Arrivata a scuola, Natalie sfoggiava il sorriso preoccupato di una madre.
Janet rimase ferma sulle sue posizioni. Emma e Grace la seguivano.
«Vuoi andare con lei?» chiese Janet.
Emma tremò, poi pronunciò una sola parola dal profondo del suo cuore.
“NO.”
Natalie fece un passo avanti. Un’insegnante la bloccò.
“Abbiamo bisogno di una conferma diretta da parte del padre”, ha detto Janet.
La maschera di Natalie si incrinò. Lanciò un’occhiata verso il parcheggio, poi si voltò e corse via.
Le luci della polizia seguivano.
Tornato a casa, le sirene si fecero più forti. Ryan scappò via. Gli agenti arrivarono pochi istanti dopo.
Ethan sollevò il robot.
“Queste sono le prove. Le mie figlie sono a scuola. Non lasciatela avvicinare a loro.”

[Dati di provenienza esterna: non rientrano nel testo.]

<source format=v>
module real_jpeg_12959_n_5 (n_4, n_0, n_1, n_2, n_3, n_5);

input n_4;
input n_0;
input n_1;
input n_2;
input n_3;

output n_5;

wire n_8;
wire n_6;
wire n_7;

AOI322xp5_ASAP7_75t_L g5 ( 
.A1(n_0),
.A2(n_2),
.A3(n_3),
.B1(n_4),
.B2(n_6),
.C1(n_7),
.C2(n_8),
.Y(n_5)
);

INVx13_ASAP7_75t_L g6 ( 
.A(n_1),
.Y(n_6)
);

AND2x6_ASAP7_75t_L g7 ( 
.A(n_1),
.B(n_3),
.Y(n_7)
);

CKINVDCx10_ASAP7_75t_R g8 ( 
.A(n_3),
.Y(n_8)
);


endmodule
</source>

La detective Maria Lopez ascoltò, poi parlò alla radio con voce ferma.
All’interno dello studio, hanno trovato altro: foto, documenti, nomi. Vedove. Bambini. Istruzioni.
«Non sei solo tu», disse Lopez a bassa voce. «È una rete.»
Quella notte, la polizia fece irruzione in un magazzino. Tre bambini furono tratti in salvo.
Natalie è stata arrestata. Ryan non è andato lontano.
All’alba, Ethan abbracciò Emma e Grace a scuola. Ancora scosso, ma respirava normalmente.
“Avete fatto la cosa giusta”, disse dolcemente la loro insegnante.
Emma alzò lo sguardo. “Non tornerà?”
«No», disse il detective Lopez, inginocchiandosi. «E se qualcuno ci prova, gli adulti gli crederanno.»
Quella settimana, Ethan cambiò tutto.
Basta sparire per lavoro. Basta silenzio. Terapia. Presenza. Piccole promesse mantenute ogni giorno.
Un pomeriggio, Grace ritrovò il robot.
«Quel giocattolo ci ha salvati», disse Ethan a bassa voce. «Ma voi siete stati i coraggiosi.»
Grace annuì. “Eravamo spaventati… ma abbiamo parlato.”
Ethan deglutì a fatica. «E quando parli», sussurrò, «la paura si riduce».